Multimodal Knowledge Retrieval-Augmented Iterative Alignment for Satellite Commonsense Conversation

Qian Li, Xuchen Li, Zongyu Chang, Yuzheng Zhang, Cheng Ji, Shangguang Wang

Proceedings of the Thirty-Fourth International Joint Conference on Artificial Intelligence
Main Track. Pages 8168-8176. https://doi.org/10.24963/ijcai.2025/908

Satellite technology has significantly influenced our daily lives, manifested in applications such as navigation and communication. With its development, a vast amount of multimodal satellite commonsense data has been generated, thus leading to an urgent demand for conversation about satellite data. However, existing large language models suffer from prevalent hallucinations and poor comprehensibility on multimodal satellite data due to their high professional content threshold and partial information opacity.
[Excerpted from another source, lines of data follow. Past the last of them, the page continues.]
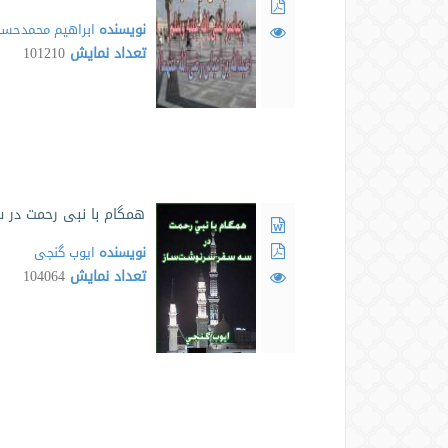
نویسنده
ابراهیم محمدحسن
تعداد نمایش
101210
همگام با نبی رحمت در 
نویسنده
ایوب گنجی
تعداد نمایش
104064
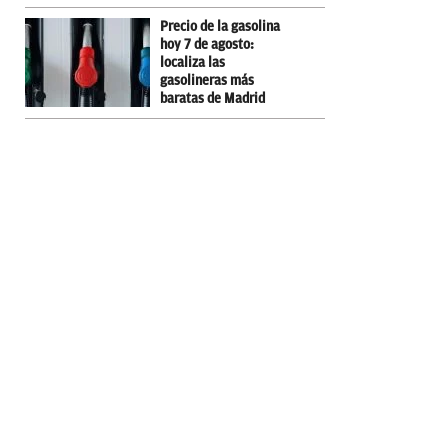
Precio de la gasolina
hoy 7 de agosto:
localiza las
gasolineras más
baratas de Madrid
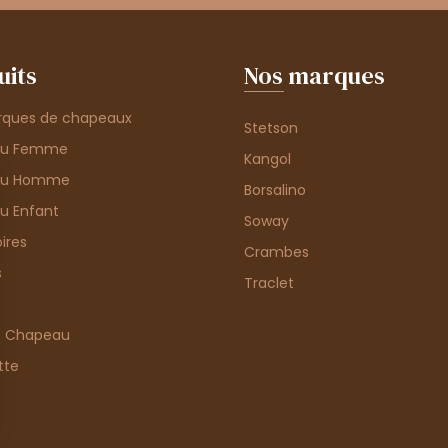
uits
Nos marques
rques de chapeaux
Stetson
au Femme
Kangol
au Homme
Borsalino
u Enfant
Soway
ires
Crambes
s
Traclet
e Chapeau
tte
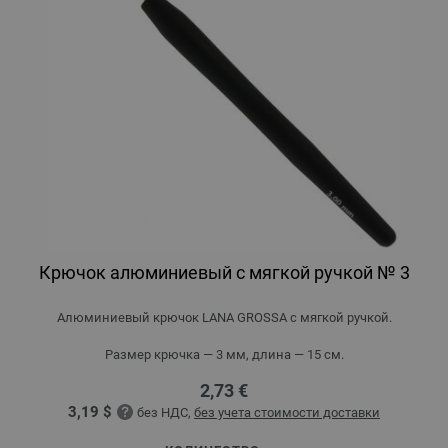
Крючок алюминиевый с мягкой ручкой № 3
Алюминиевый крючок LANA GROSSA с мягкой ручкой.
Размер крючка — 3 мм, длина — 15 см.
2,73 €
3,19 $
без НДС,
без учета стоимости доставки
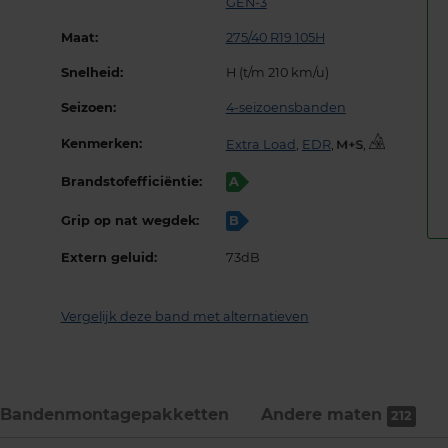
GEN-3
Maat:
275/40 R19 105H
Snelheid:
H (t/m 210 km/u)
Seizoen:
4-seizoensbanden
Kenmerken:
Extra Load
,
EDR
,
,
Brandstofefficiëntie:
A
Grip op nat wegdek:
B
Extern geluid:
73dB
Vergelijk deze band met alternatieven
Bandenmontage­pakketten
Andere maten
212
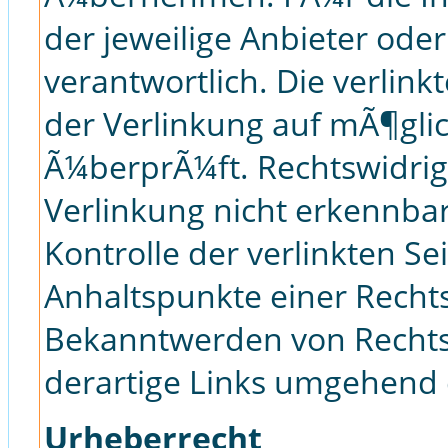
der jeweilige Anbieter oder
verantwortlich. Die verlin
der Verlinkung auf mÃ¶gli
Ã¼berprÃ¼ft. Rechtswidrig
Verlinkung nicht erkennbar
Kontrolle der verlinkten Se
Anhaltspunkte einer Rechts
Bekanntwerden von Rechts
derartige Links umgehend 
Urheberrecht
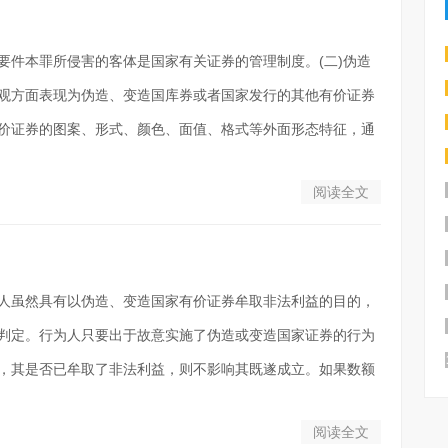
体要件本罪所侵害的客体是国家有关证券的管理制度。(二)伪造
观方面表现为伪造、变造国库券或者国家发行的其他有价证券
价证券的图案、形式、颜色、面值、格式等外面形态特征，通
阅读全文
为人虽然具有以伪造、变造国家有价证券牟取非法利益的目的，
判定。行为人只要出于故意实施了伪造或变造国家证券的行为
，其是否已牟取了非法利益，则不影响其既遂成立。如果数额
阅读全文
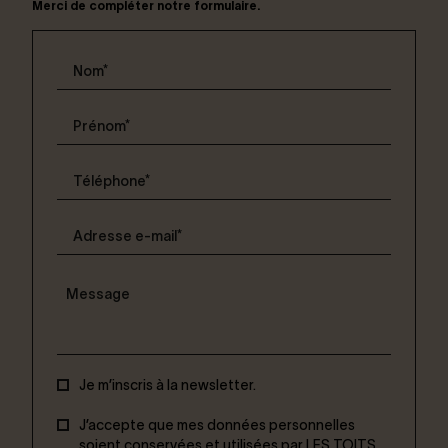
Merci de compléter notre formulaire.
Je m’inscris à la newsletter.
J’accepte que mes données personnelles
soient conservées et utilisées par LES TOITS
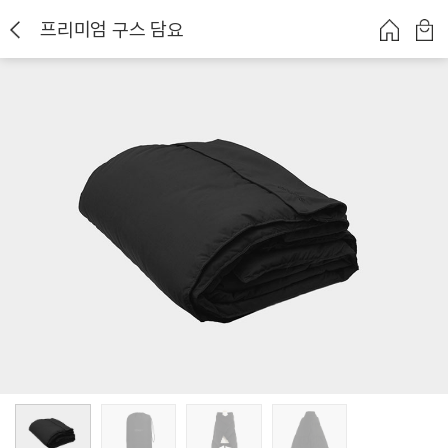
프리미엄 구스 담요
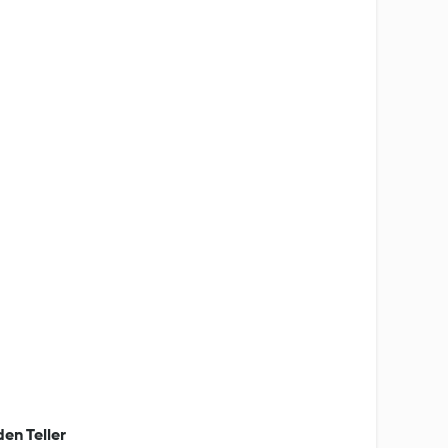
den Teller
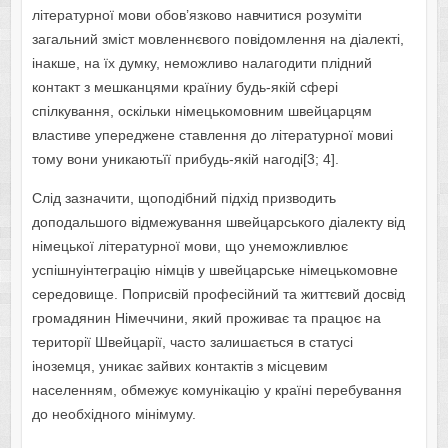
літературної мови обов’язково навчитися розуміти
загальний зміст мовленнєвого повідомлення на діалекті,
інакше, на їх думку, неможливо налагодити плідний
контакт з мешканцями країниу будь-якій сфері
спілкування, оскільки німецькомовним швейцарцям
властиве упереджене ставлення до літературної мовиі
тому вони уникаютьїї прибудь-якій нагоді[3; 4].
Слід зазначити, щоподібний підхід призводить
доподальшого відмежування швейцарського діалекту від
німецької літературної мови, що унеможливлює
успішнуінтеграцію німців у швейцарське німецькомовне
середовище. Поприсвій професійний та життєвий досвід
громадянин Німеччини, який проживає та працює на
території Швейцарії, часто залишається в статусі
іноземця, уникає зайвих контактів з місцевим
населенням, обмежує комунікацію у країні перебування
до необхідного мінімуму.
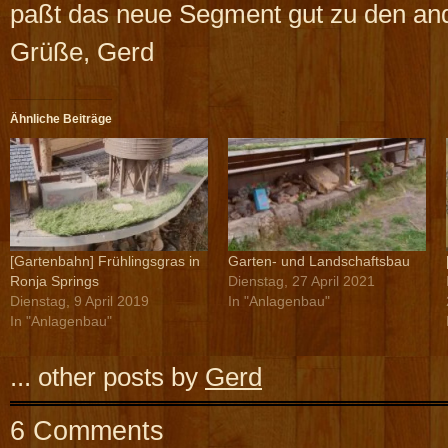
paßt das neue Segment gut zu den an
Grüße, Gerd
Ähnliche Beiträge
[Gartenbahn] Frühlingsgras in
Garten- und Landschaftsbau
Ronja Springs
Dienstag, 27 April 2021
Dienstag, 9 April 2019
In "Anlagenbau"
In "Anlagenbau"
... other posts by
Gerd
6 Comments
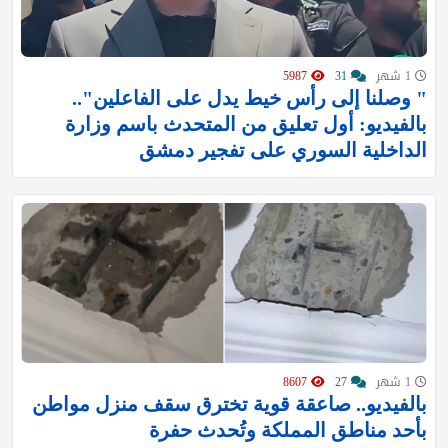
1 شهر
31
5987
" وصلنا إلى رأس خيط يدل على الفاعلين"..
بالفيديو: أول تعليق من المتحدث باسم وزارة
الداخلية السوري على تفجير دمشق
1 شهر
27
8607
بالفيديو.. صاعقة قوية تخترق سقف منزل مواطن
بأحد مناطق المملكة وتُحدث حفرة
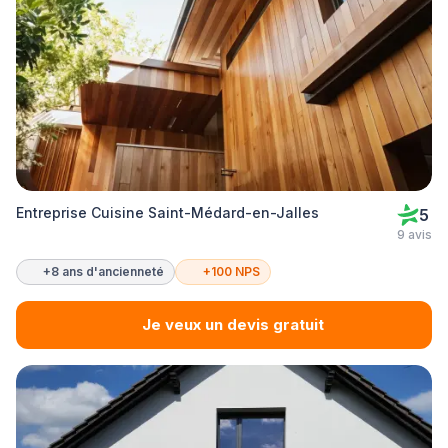
Entreprise Cuisine Saint-Médard-en-Jalles
5
9 avis
+8 ans d'ancienneté
+100 NPS
Je veux un devis gratuit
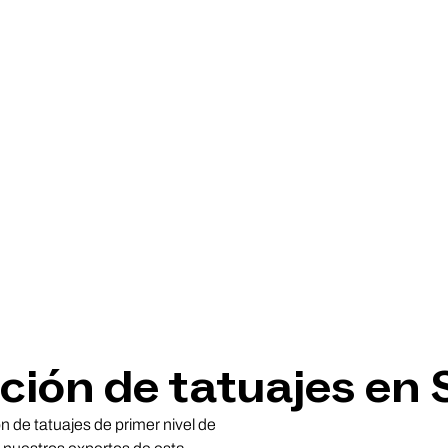
ción de tatuajes en 
ón de tatuajes de primer nivel de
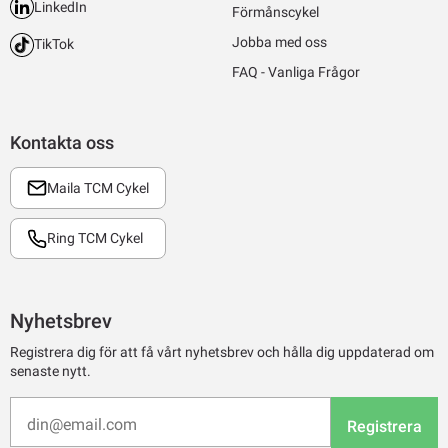
LinkedIn
Förmånscykel
Jobba med oss
TikTok
FAQ - Vanliga Frågor
Kontakta oss
Maila TCM Cykel
Ring TCM Cykel
Nyhetsbrev
Registrera dig för att få vårt nyhetsbrev och hålla dig uppdaterad om
senaste nytt.
Registrera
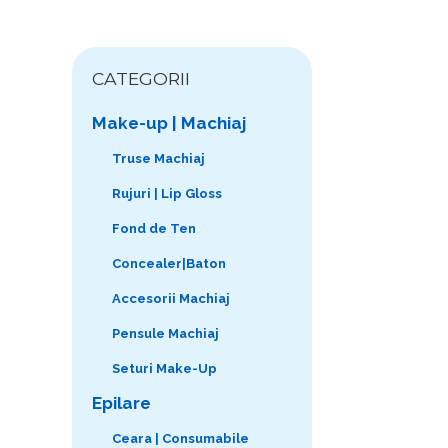
CATEGORII
Make-up | Machiaj
Truse Machiaj
Rujuri | Lip Gloss
Fond de Ten
Concealer|Baton
Accesorii Machiaj
Pensule Machiaj
Seturi Make-Up
Epilare
Ceara | Consumabile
To address these issues, we propose a multimodal satellite knowledge retrieval-augmented iterative alignment framework (Sat-RIA) for satellite commonsense conversation. We first construct multi-view retrieval expert knowledge to reduce hallucinations and enhance the interpretability of responses, which incorporates the satellite expert database, satellite rule, satellite image database, and a satellite knowledge graph. We next design commonsense conversation instructions to make the answers more legible and understandable. Furthermore, the retrieval-augmented iterative alignment module refines response precision by aligning outputs with task-specific standards through multi-stage evaluations. Finally, we construct satellite multi-turn dialogue and visual question-answer datasets for a more comprehensive evaluation of satellite commonsense conversation. Experimental results demonstrate that Sat-RIA outperforms existing large language models and provides more comprehensible answers with fewer hallucinations.
Keywords:
Natural Language Processing: NLP: Applications
Natural Language Processing: NLP: Other